[Data entries]
%%

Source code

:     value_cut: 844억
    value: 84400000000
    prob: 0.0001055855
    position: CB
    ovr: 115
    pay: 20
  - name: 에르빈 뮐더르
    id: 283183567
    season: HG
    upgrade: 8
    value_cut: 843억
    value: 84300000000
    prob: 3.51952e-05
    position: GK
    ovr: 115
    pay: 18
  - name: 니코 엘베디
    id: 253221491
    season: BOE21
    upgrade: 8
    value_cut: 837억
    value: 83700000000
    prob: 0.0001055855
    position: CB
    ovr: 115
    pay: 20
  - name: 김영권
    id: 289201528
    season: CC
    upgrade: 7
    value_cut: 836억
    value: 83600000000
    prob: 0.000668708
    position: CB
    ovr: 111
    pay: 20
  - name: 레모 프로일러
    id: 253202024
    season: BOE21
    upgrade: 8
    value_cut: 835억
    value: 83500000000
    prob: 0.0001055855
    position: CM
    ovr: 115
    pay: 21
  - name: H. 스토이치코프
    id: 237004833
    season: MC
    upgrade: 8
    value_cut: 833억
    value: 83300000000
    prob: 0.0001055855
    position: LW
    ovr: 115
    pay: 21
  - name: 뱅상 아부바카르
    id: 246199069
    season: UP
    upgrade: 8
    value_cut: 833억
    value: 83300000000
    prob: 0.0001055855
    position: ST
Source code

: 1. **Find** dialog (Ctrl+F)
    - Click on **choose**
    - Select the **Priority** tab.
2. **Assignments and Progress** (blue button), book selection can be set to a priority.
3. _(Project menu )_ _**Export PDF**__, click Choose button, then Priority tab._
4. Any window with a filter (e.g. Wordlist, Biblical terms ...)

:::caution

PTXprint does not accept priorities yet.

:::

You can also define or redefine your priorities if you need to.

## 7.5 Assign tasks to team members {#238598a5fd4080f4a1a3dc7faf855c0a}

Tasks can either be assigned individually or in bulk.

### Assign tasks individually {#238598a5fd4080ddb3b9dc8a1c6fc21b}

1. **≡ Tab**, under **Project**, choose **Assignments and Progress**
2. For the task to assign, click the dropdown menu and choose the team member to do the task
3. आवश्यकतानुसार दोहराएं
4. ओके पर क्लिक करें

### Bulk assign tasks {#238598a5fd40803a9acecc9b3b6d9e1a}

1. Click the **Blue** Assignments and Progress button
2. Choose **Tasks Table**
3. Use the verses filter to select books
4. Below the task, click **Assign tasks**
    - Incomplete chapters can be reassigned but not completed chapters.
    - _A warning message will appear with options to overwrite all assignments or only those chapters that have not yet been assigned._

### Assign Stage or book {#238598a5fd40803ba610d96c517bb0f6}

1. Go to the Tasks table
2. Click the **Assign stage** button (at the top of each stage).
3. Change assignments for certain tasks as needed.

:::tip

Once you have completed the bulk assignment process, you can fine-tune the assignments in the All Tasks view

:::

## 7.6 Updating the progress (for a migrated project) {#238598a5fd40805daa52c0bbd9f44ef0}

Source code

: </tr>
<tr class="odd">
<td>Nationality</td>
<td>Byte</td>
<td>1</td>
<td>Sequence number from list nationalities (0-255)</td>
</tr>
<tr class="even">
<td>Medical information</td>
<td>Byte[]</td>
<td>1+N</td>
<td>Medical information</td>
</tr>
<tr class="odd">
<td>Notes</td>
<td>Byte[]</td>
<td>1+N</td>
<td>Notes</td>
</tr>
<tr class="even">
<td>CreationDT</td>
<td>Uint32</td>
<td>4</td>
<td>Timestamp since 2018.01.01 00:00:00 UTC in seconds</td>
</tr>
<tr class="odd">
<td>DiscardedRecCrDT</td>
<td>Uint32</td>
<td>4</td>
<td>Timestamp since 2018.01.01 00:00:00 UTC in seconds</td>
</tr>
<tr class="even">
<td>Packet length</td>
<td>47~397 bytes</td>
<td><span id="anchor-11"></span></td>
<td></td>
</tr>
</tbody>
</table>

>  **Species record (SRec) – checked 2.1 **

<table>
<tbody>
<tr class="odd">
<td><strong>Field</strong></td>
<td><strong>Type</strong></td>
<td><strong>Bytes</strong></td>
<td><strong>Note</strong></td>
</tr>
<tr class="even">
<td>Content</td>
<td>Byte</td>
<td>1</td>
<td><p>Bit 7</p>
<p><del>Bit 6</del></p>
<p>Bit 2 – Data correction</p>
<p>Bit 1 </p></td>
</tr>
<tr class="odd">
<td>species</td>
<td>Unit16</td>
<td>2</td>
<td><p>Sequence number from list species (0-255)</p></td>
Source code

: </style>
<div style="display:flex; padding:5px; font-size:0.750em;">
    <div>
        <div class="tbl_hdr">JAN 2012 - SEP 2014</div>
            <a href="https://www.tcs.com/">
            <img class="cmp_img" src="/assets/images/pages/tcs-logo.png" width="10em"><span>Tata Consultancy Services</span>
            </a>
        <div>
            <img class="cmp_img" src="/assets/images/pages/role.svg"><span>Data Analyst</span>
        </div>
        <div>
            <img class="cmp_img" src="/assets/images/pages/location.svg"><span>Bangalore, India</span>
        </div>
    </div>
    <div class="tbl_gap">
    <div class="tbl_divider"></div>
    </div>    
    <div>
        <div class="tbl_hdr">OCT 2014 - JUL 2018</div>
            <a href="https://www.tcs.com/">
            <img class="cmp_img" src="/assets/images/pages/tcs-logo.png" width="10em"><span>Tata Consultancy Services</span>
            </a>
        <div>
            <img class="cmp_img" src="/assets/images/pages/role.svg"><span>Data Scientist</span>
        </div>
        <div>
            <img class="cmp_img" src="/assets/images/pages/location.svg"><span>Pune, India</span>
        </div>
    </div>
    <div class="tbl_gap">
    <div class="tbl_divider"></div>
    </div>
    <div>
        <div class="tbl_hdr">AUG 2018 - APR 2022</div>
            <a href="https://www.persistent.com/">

%%

Task prompt:
Please print exactly what appears from the first line of the data through the line with "- name: 니코 엘베디", including both of those lines and nothing past them.

Final answer:
Source code

:     value_cut: 844억
    value: 84400000000
    prob: 0.0001055855
    position: CB
    ovr: 115
    pay: 20
  - name: 에르빈 뮐더르
    id: 283183567
    season: HG
    upgrade: 8
    value_cut: 843억
    value: 84300000000
    prob: 3.51952e-05
    position: GK
    ovr: 115
    pay: 18
  - name: 니코 엘베디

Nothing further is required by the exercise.